WORK INSTRUCTIONS
Nothing outside the range is wanted. Repeat exactly the lines below from the one with "hfov_deg: 18.9" through the one with "f_number: 2.9".

Stored dataset items
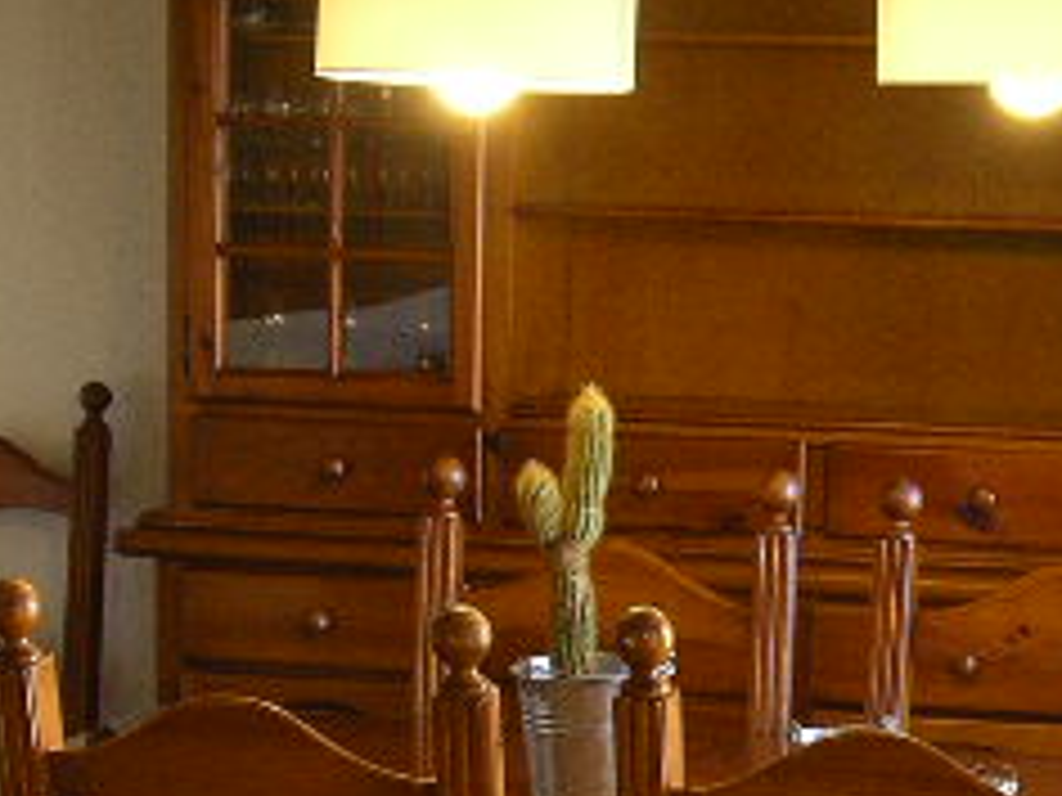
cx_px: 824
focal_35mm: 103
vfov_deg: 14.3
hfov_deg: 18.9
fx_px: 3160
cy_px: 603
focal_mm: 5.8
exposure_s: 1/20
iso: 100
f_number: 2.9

...

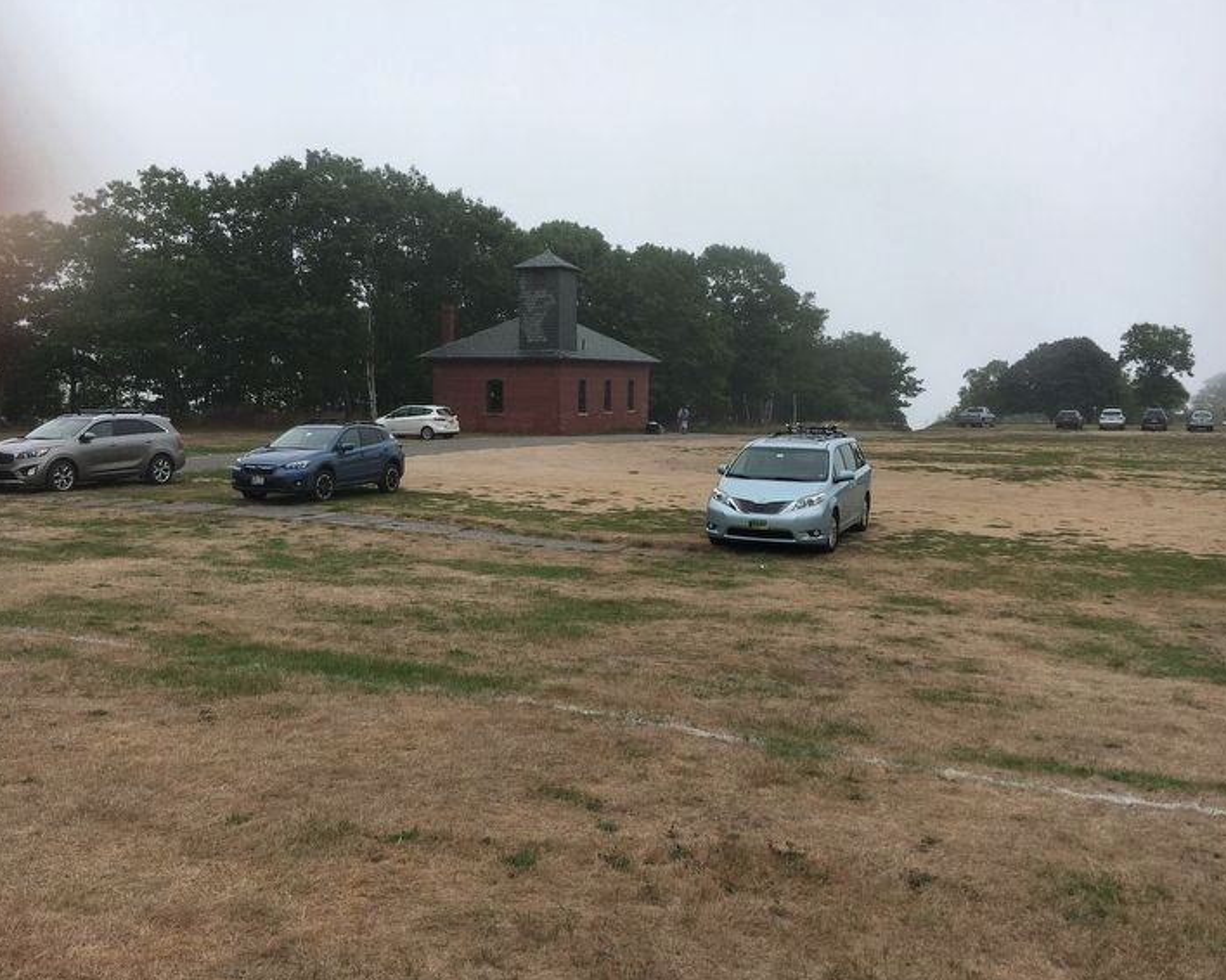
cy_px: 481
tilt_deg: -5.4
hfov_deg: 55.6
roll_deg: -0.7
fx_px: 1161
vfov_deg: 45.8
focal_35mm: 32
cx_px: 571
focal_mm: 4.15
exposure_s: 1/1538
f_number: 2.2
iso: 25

OUTPUT FOR THIS TASK
hfov_deg: 18.9
fx_px: 3160
cy_px: 603
focal_mm: 5.8
exposure_s: 1/20
iso: 100
f_number: 2.9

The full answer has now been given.